The spread of the gospel in Syrian Antioch a metropolitan city located in Asia highlights the varied roots of the church. In fact, Antioch was the first dominant hub of Christianity once it spread beyond Jerusalem. More evidence of the strength of the Asian church is found in the number of Paul’s letters (Galatians, Ephesians, and Colossians) that were written to Asian churches, and the letters to the churches in Revelation 2–4, also written to residents of Asia.

Church leaders such as Augustine, Athanasius, and Tertullian all from Northern Africa demonstrate the vibrancy of Christianity in Africa. Irenaeus, Ignatius, and others demonstrate the vitality of Christianity in Asia in the first three centuries. Ethiopia, present-day Libya, Egypt, and western Asia remained firmly Christian territory until Muslim invasions in the Middle East and Africa turned it over to Islamic control. Before the arrival of Islam, many African and Asian regions were hubs of Christianity as much as Europe ever was.

Forgiveness of sin through the sacrifice of Christ, the essence of Christianity, is offered to all races, colors, creeds, and genders, to all "those who receive God’s abundant provision of grace and of the gift of righteousness" through Him (Romans 5:18). In giving His life as a substitute for sin, Jesus Christ purchased for God with His blood "men from every tribe and tongue and people and nation" (Revelation 5:9).

No, Christianity is not a white man’s religion. Christianity is not a black, brown, red, or yellow religion, either. The truth of the Christian faith is universally applicable to all people. "How true it is that God does not show favoritism but accepts from every nation the one who fears him and does what is right" (Acts 10:34–35).
Keith
Last edited by Keith
antabanta posted:
seignet posted:

The Bible DOES not say that Blacks were to be enslaved because of color. Slavery is not new to this planet. Pre-Columbus, the natives did exactly what Africans did. And in the rest of the old world, slavery existed.

Black slavery looks like racism. The white races would treat any other race inhumanely, given the opportunity.

 

What the bible says or not says is irrelevant. The issue is that the Curse of Ham has been applied to blacks to justify their enslavement and persecution. Although slavery is not new, no slavery prior to the Atlantic Slave Trade was as brutal and dehumanizing.

The motivation behind this industry was pure, unadulterated greed. Free labor not only for the lifetime of the slave but also of the slave's descendants. Inhuman chattel to be disposed of at the whim of the owner or boiled in oil, hung, whipped, raped, beaten to death, or anything atrocity that crossed the owner's fancy. Such treatment was never before meted out en masse upon any single group of people. And the Curse of Ham, the bible, white christianity were all used to justify it. How can any non-white person pay homage to such a religion?

A
antabanta posted:
seignet posted:
antabanta posted:
seignet posted:

The Bible DOES not say that Blacks were to be enslaved because of color. Slavery is not new to this planet. Pre-Columbus, the natives did exactly what Africans did. And in the rest of the old world, slavery existed.

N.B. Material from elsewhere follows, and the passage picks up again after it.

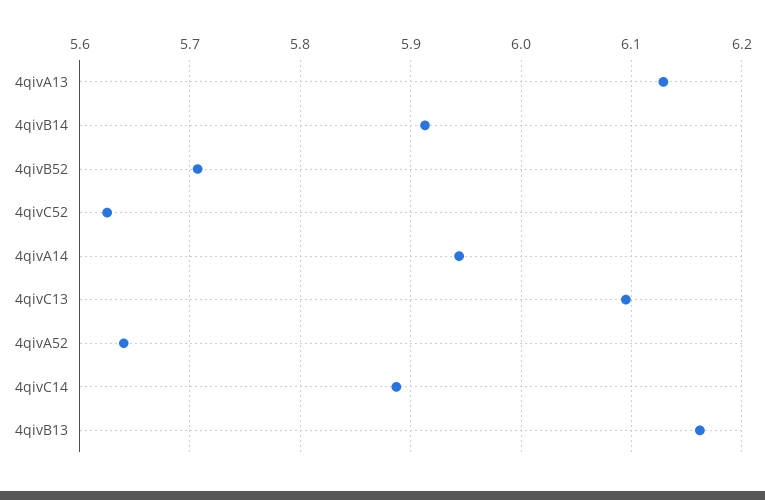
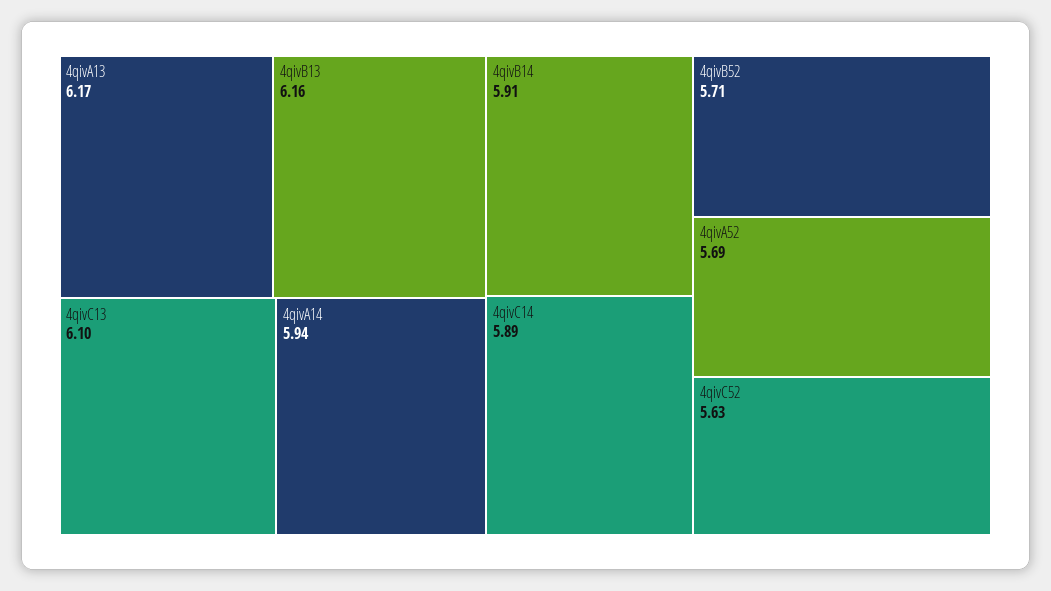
4qivA13: 6.13 -> 6.17
4qivA52: 5.64 -> 5.69

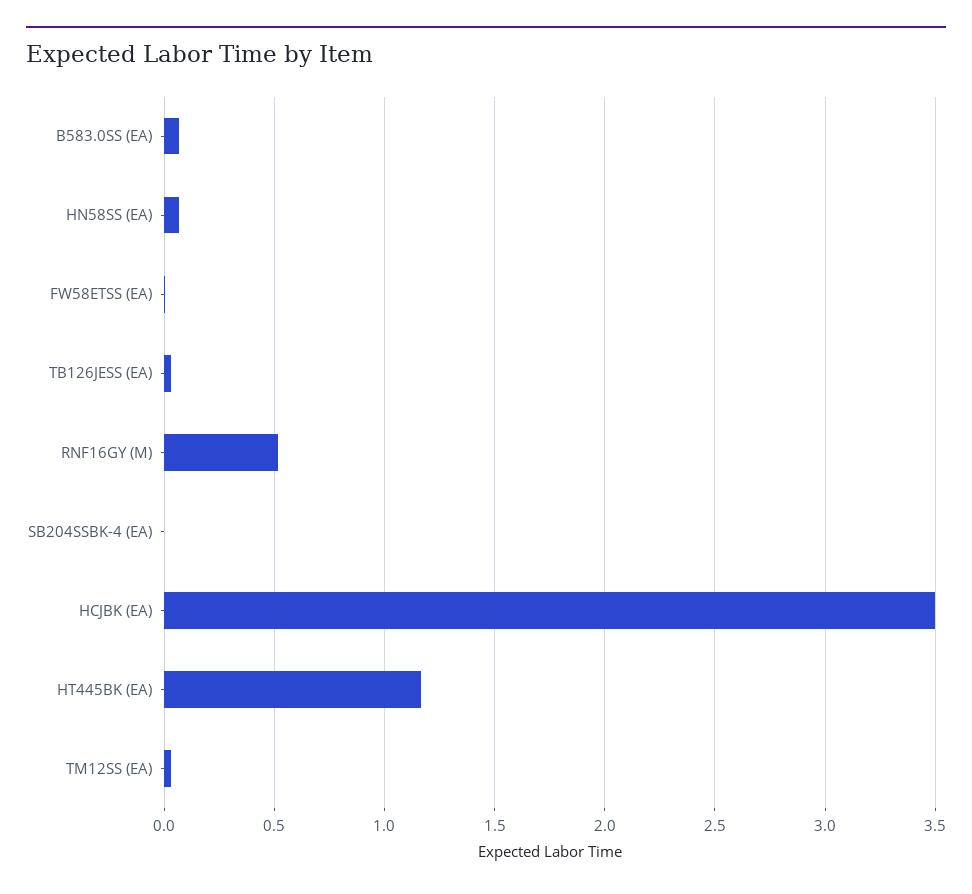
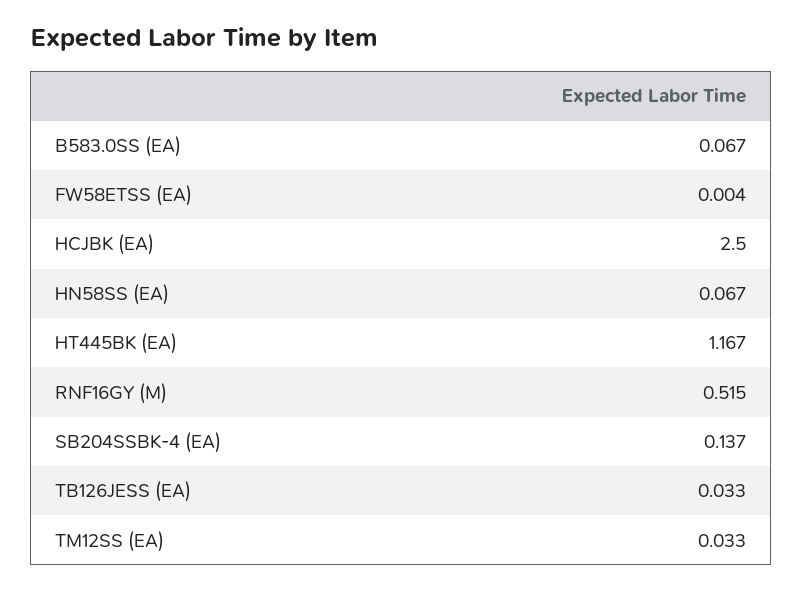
SB204SSBK-4 (EA): 0 -> 0.137
HCJBK (EA): 3.5 -> 2.5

Black slavery looks like racism. The white races would treat any other race inhumanely, given the opportunity.

 

What the bible says or not says is irrelevant. The issue is that the Curse of Ham has been applied to blacks to justify their enslavement and persecution. Although slavery is not new, no slavery prior to the Atlantic Slave Trade was as brutal and dehumanizing.

The Isrealites in Eygpt.

Not even close.

The Jews think it was horrible.

You think that African slavery was horrible.

For the thousands of years for the Jews and hundreds of years for the New World Africans, it is a Generational Pre-occupation. Keeping it alive. It is a Generational Curse and should be in the History Books.

Christ sets such things free-a new mind.